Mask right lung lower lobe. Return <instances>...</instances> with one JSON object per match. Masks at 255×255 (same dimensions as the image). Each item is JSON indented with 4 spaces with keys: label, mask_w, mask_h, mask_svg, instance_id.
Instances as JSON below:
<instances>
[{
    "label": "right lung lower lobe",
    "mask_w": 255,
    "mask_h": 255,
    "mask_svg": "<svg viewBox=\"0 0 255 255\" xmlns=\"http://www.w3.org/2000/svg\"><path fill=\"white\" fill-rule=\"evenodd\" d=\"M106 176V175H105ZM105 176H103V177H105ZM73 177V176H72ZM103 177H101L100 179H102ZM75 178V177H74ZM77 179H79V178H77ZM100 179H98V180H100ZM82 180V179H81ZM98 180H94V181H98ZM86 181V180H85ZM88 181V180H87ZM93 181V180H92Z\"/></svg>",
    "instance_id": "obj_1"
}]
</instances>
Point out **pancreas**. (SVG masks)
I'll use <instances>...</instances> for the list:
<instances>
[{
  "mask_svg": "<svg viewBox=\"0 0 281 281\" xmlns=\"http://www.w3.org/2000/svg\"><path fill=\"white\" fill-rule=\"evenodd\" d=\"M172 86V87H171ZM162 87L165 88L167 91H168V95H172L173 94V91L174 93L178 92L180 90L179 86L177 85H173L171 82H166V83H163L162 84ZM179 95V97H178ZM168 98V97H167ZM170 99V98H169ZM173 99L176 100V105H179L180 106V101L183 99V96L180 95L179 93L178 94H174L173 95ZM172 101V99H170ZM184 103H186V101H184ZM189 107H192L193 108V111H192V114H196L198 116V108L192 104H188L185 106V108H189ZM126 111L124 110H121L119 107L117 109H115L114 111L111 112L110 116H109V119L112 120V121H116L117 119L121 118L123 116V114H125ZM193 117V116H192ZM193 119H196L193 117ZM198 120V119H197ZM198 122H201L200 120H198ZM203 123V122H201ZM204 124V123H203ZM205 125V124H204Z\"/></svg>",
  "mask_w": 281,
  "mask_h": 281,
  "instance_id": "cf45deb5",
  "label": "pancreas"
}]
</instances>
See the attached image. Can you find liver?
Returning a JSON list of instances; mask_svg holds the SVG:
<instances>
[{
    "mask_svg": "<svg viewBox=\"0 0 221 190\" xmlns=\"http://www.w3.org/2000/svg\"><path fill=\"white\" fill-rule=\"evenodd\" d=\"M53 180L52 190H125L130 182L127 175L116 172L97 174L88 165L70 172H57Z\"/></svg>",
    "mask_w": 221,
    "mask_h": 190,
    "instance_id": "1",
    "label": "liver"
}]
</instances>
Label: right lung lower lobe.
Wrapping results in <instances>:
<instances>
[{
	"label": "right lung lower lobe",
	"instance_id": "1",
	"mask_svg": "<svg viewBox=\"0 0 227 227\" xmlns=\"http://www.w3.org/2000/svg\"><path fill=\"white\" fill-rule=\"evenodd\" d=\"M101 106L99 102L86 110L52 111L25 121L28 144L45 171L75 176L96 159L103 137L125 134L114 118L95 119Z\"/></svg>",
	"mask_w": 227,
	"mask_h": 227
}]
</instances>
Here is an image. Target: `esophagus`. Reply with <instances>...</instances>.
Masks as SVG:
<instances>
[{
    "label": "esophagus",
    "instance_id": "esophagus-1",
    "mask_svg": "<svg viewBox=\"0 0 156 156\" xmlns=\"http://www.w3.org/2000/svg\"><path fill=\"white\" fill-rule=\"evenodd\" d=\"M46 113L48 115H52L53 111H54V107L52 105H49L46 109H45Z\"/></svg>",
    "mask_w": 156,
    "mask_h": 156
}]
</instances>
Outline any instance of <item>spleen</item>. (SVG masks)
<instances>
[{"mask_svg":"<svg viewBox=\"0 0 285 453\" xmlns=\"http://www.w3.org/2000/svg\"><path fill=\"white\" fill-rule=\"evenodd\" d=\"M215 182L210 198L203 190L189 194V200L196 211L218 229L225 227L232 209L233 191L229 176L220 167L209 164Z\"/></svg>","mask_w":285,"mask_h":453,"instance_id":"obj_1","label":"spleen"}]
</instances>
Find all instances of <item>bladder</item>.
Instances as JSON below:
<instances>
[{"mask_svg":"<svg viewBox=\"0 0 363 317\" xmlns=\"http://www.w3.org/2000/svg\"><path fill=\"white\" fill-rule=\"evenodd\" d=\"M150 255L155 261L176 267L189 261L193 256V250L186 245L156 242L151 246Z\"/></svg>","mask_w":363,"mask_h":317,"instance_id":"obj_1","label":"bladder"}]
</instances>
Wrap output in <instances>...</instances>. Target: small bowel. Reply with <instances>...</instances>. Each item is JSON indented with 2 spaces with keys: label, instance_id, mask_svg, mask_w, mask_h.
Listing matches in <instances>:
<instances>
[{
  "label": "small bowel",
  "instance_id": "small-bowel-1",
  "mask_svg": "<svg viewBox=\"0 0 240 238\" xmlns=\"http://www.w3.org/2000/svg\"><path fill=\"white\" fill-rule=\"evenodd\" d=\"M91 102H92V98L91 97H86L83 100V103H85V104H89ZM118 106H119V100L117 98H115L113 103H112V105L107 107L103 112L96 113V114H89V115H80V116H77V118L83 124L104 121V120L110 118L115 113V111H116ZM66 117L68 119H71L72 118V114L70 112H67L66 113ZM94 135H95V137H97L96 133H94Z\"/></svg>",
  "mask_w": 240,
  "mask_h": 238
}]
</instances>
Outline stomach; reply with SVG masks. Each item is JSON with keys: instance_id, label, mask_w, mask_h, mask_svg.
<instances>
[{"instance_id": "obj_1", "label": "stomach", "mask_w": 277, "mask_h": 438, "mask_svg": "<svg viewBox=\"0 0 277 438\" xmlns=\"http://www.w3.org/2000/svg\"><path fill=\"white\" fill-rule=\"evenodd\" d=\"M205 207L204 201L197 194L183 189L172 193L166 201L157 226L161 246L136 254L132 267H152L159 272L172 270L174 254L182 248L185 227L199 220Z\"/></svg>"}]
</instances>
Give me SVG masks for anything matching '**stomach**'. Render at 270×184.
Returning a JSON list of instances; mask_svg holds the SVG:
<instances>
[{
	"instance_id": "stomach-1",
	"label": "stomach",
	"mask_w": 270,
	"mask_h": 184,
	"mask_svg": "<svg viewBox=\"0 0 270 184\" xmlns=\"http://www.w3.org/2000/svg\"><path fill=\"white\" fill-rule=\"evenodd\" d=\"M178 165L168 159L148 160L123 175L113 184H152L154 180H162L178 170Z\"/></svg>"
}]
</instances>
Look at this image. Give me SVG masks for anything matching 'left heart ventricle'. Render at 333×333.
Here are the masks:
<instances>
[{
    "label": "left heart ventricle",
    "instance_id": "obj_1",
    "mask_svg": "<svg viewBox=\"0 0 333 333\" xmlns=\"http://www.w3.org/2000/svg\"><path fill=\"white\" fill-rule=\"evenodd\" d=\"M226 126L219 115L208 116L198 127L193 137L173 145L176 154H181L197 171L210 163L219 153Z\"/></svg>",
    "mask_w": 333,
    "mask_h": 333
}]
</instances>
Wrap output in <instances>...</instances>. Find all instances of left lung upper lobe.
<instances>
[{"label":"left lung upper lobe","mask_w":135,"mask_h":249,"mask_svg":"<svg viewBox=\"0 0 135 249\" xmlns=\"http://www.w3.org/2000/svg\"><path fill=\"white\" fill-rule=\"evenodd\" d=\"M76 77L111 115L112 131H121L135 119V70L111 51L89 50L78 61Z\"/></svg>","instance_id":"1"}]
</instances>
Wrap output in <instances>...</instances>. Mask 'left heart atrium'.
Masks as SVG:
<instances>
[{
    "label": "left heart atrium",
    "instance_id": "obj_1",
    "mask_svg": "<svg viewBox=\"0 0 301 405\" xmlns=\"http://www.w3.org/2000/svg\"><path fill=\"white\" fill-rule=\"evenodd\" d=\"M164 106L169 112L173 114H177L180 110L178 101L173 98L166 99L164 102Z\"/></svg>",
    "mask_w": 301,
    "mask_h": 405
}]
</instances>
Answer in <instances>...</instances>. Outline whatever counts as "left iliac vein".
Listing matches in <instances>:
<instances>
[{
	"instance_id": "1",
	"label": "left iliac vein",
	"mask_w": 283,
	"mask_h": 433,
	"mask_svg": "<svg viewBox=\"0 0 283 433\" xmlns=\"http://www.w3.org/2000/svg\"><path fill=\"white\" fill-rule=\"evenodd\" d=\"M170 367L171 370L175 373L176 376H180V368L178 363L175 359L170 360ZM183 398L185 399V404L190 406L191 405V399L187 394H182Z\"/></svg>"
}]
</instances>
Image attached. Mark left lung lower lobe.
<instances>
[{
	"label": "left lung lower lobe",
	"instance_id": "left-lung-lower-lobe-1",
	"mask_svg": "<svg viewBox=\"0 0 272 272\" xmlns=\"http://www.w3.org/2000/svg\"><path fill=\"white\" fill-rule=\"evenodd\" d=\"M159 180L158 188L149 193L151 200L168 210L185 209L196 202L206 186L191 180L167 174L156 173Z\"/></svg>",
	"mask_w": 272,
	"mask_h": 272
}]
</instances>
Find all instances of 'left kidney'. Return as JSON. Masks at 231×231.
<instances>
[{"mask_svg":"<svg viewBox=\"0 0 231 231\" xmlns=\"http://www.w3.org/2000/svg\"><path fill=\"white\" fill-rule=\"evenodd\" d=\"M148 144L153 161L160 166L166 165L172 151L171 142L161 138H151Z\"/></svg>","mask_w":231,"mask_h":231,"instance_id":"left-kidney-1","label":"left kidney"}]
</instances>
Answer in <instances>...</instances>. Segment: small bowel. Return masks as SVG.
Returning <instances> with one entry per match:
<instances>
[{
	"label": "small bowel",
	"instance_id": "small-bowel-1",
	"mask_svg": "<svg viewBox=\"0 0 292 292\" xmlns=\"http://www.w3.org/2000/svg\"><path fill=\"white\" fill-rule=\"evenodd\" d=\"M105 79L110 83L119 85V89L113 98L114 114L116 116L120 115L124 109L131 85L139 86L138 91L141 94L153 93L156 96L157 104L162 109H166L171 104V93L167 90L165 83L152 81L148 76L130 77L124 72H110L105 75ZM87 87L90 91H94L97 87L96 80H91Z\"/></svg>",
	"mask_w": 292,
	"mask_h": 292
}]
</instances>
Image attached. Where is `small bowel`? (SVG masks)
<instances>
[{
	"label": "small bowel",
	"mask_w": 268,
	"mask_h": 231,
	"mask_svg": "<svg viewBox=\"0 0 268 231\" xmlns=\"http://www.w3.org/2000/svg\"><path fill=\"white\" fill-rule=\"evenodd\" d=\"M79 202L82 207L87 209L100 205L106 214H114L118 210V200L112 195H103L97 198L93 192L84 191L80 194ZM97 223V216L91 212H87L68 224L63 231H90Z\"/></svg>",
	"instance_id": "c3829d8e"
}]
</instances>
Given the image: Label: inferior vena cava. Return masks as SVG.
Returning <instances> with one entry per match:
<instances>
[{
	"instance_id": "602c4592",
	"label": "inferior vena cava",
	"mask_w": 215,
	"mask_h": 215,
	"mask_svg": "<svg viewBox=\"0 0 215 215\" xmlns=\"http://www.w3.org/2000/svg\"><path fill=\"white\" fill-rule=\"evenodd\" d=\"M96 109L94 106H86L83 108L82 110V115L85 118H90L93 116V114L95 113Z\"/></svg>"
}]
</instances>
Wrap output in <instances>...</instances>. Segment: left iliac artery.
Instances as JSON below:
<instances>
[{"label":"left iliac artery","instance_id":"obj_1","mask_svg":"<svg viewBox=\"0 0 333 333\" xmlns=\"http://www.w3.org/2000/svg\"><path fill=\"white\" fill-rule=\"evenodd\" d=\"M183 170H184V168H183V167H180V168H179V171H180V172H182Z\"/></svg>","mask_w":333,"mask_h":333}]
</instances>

### [Task]
Rewrite the rows starting at the line containing "Wrap output in <instances>...</instances>. Segment: left" and ending at the last row, swapping "Segment" for "Outline" and keeping everything else unchanged.

### [Answer to this exercise]
Wrap output in <instances>...</instances>. Outline: left iliac artery.
Instances as JSON below:
<instances>
[{"label":"left iliac artery","instance_id":"obj_1","mask_svg":"<svg viewBox=\"0 0 333 333\" xmlns=\"http://www.w3.org/2000/svg\"><path fill=\"white\" fill-rule=\"evenodd\" d=\"M183 170H184V168H183V167H180V168H179V171H180V172H182Z\"/></svg>","mask_w":333,"mask_h":333}]
</instances>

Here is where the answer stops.